Extract provided >>

Inscribed and dated on the body and the cover:
Samll Cubitt, Blofield 1776
“I came in with Adam, and Outliv’d his Fall,
And hope to abide the desolation of all.
I was brought very low, at the time of the flood
Yet Daily increasd by Good Noah’s Brood.
From which Time, I’ve increased to such a Degree
That the Scripture itself, take Notice of me.
I am often at Court though not at Command,
Yet the King Highly Honour, and give me his hand.
I once was a Traytor, tho’ abating that time
I never was Charged with any Great Crime.
But hold say no more, Give over when well,
Remember I am strictly Charged not to tell.
Samll Cubitt
Blofield 1776″,
Isolated as it was, on the easternmost part of Britain in Suffolk, the Lowestoft factory produced some of the most distinctive and characterful English porcelains. Unlike other English factories, much was made as special commissions for local customers. Blofield is a Village in Norfolk about 24 miles from Lowestoft. A Samuel Cubitt is recorded as a ‘Groom’ in a parish register in Blofield on 1st June,1773.[i]
The entire front of the jug is carefully inscribed with a twelve-line riddle written in rhyming couplets within a simple scroll border, small flower sprays with cell and lattice borders.
This playful inscription has long intrigued us—and many learned friends besides. After much head-scratching, we believe we have the solution,….do contact us with your interpretation.

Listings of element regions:
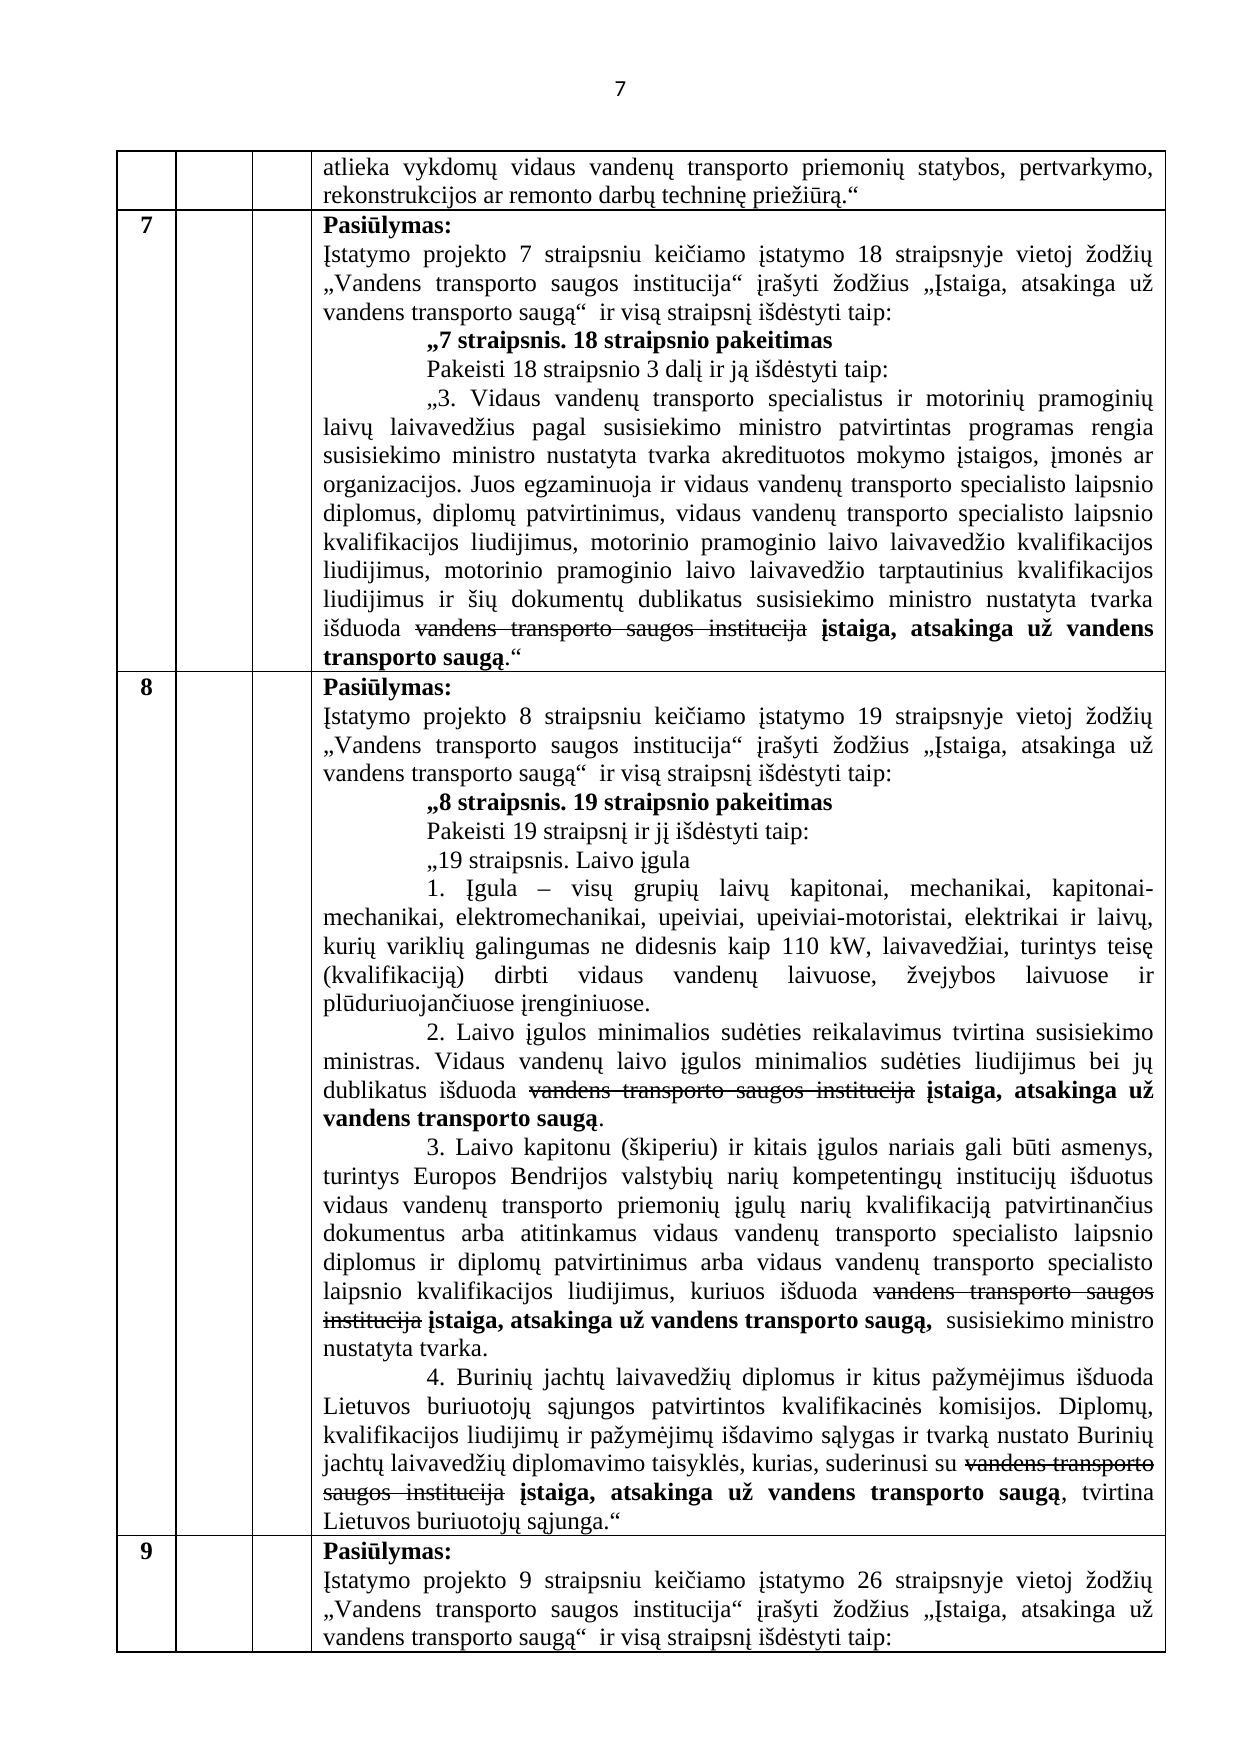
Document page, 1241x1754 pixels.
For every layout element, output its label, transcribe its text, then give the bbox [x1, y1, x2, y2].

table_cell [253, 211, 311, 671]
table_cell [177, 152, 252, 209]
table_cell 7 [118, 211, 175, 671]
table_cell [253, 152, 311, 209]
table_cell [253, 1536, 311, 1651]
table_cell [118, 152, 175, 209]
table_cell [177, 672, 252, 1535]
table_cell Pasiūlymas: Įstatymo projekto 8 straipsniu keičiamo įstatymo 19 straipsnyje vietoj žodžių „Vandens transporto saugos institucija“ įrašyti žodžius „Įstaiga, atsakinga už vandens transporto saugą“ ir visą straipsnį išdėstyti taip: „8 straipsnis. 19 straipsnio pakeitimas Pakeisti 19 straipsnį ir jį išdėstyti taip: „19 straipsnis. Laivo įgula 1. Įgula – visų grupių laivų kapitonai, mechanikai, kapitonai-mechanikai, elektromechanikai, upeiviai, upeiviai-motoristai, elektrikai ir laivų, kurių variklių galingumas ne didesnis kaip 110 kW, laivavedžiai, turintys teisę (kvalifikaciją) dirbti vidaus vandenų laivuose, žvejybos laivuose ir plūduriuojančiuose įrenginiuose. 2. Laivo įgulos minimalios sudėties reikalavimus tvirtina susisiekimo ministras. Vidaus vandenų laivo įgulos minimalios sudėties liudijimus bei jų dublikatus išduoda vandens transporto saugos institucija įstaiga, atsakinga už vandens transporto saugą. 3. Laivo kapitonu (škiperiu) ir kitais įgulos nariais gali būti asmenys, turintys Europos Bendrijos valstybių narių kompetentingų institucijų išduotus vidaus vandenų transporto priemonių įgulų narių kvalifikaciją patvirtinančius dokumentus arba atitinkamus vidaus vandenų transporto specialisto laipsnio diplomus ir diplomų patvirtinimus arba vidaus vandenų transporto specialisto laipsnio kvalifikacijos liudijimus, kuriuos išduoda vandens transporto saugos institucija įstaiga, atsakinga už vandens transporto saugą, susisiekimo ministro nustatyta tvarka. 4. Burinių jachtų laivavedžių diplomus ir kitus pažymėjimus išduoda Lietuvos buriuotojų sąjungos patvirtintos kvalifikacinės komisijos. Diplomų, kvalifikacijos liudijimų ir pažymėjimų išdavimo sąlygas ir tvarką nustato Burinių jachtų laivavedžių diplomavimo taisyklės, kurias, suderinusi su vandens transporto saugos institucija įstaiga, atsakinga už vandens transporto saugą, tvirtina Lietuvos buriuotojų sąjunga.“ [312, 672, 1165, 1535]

Problem >>
Can you pick up the description of the Lowestoft riddle jug and carry it on from its final sentence?

Response below >>
Geoffrey Godden in his An Illustrated Guide to Lowestoft Porcelain (1969), discusses the various types of jugs made at Lowestoft, pointing out that they are something of a speciality of the factory. This jug is hand thrown rather than moulded and has a pierced straining wall in spout. Godden argues that these were likely to be for punch.[ii] Godden illustrates another jug with an inscription by the same hand which he tentatively associates with the ‘Tulip Painter’.[iii] He records our jug in his list of dated examples but mistakenly says that it is painted in underglaze-blue.[iv]
The only other recorded example with such a long inscription, almost the pendant to ours, is undated but made for another man from the village of Blofield. The inscription here confirms Godden’s supposition as the verse is a justification for the drinking of punch. This jug is undated but must have been made at the same time as ours.

Sotheby & Co., 20 April 1948, lot 55
“The thirsty earth sucks up the showers,
Which from his urn Aquarius pours,
The trees, which wave their boughs profuse,
Imbibe the earth’s prolific Juice,
The Sea, in his prodigious cup,
Drinks all the rain and rivers up,
The Sun too thirsts and strives to drain
The Sea, the rivers, and the rain,
And nightly, when his Couse is run,
The merry Moon drinks up the Sun
Then give me Punch and tell me why
My Friends, should all things drink but I”[v]
” John Ward Blofield”
Condition:
Long dividing body crack stabilised, small chips on spout restored. Three chips to rim of cover.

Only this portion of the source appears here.